By asking certain questions, you can also highlight your strengths. If you have a set of skills or interests that have not yet been explored in the interview, having some questions prepared can set you up to talk about them. Do you enjoy writing? Ask about how much writing the position requires, and segue into how much you enjoy it. Asking the right questions is a great way to highlight any other skill or competency you think you have relevant to the job, but has not yet come up as part of the interview. Try to have a couple questions reserved just to talk about parts of the job you are most excited about to make a good impression.
Be Prepared For Common Interview Questions
You sat for your interview, but were blindsided by most of the questions the interviewer asked. “Can you tell me about yourself” left you rambling about your latest hobbies (of which he or she takes no interest). When asked “How does this position compare with others you have applied for”, you were left stammering about how you already blew your first two interviews.
You left the interview sure there was no call-back coming, and an email you received the next day confirmed your suspicions.
What Went Wrong?
Your interviewer will probably ask some of the same basic questions asked millions of times before at nearly every job interview. Candidates who have a thoughtful, concise answer will always look more polished than those grasping at straws.
There are two ways these questions can go badly – giving the wrong answer, and giving a rehearsed answer.
A “wrong” answer is one that sets off a red flag for the interviewer. If when describing yourself, you do not list any qualities they are looking for to fill the position, this can be a red flag. A “rehearsed” answer can be just as bad – the interviewer does not want to feel like you are trivializing the question and not putting any serious thought into your response.
How To Do Better
This one is very easy to prepare for, but most candidates overlook it.
Just as you are reading this for tips on how to make a great impression during your interview, your interviewer is probably reading up on ways to filter candidates by asking the right questions on their end. This gives you an advantage, since you can easily look up common interview questions, and even some of the best ways to answer them. On the other hand, if you have prepared answers you can list off without a second thought, it can also come off as dishonest.
For example, one of the most common interview questions is to list your strengths and weaknesses.
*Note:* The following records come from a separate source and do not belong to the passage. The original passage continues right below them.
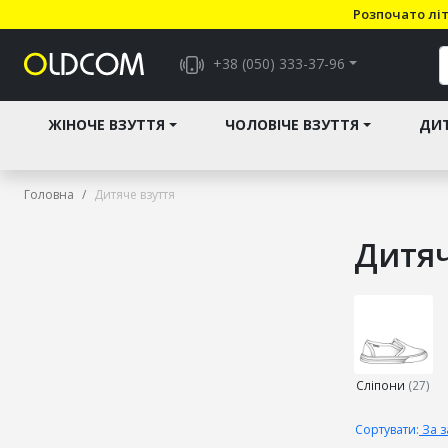
Розпочато літ
+38 (050) 333-37-96
ЖІНОЧЕ ВЗУТТЯ
ЧОЛОВІЧЕ ВЗУТТЯ
ДИТ
Головна
Дитяче взуття
Дитяч
Виберіть
підкатего
Сліпони
(27)
Сортувати:
За 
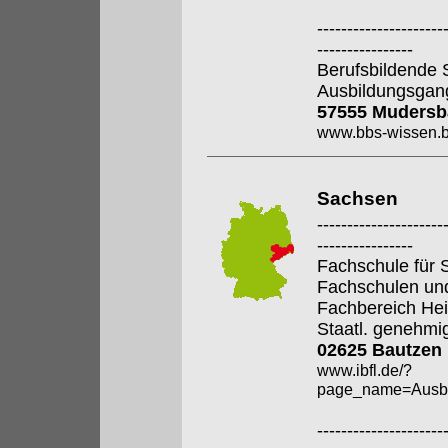
---------------------
----------------
Berufsbildende 
Ausbildungsgan
57555 Mudersb
www.bbs-wissen.b
Sachsen
---------------------
----------------
Fachschule für S
Fachschulen un
Fachbereich Hei
Staatl. genehmi
02625 Bautzen
www.ibfl.de/?
page_name=Ausbi
---------------------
What interviewers want to hear is that your strengths are something that will specifically help with the role you are interviewing for, and your weaknesses are something you are aware of, are working to improve, and will not impact your performance at this role. This means that for every interview you sit for, the way you answer this question should be a bit different, but keeping with the same theme.
It also helps to practice interview questions with a friend, taking turns as both the interviewer and interviewee.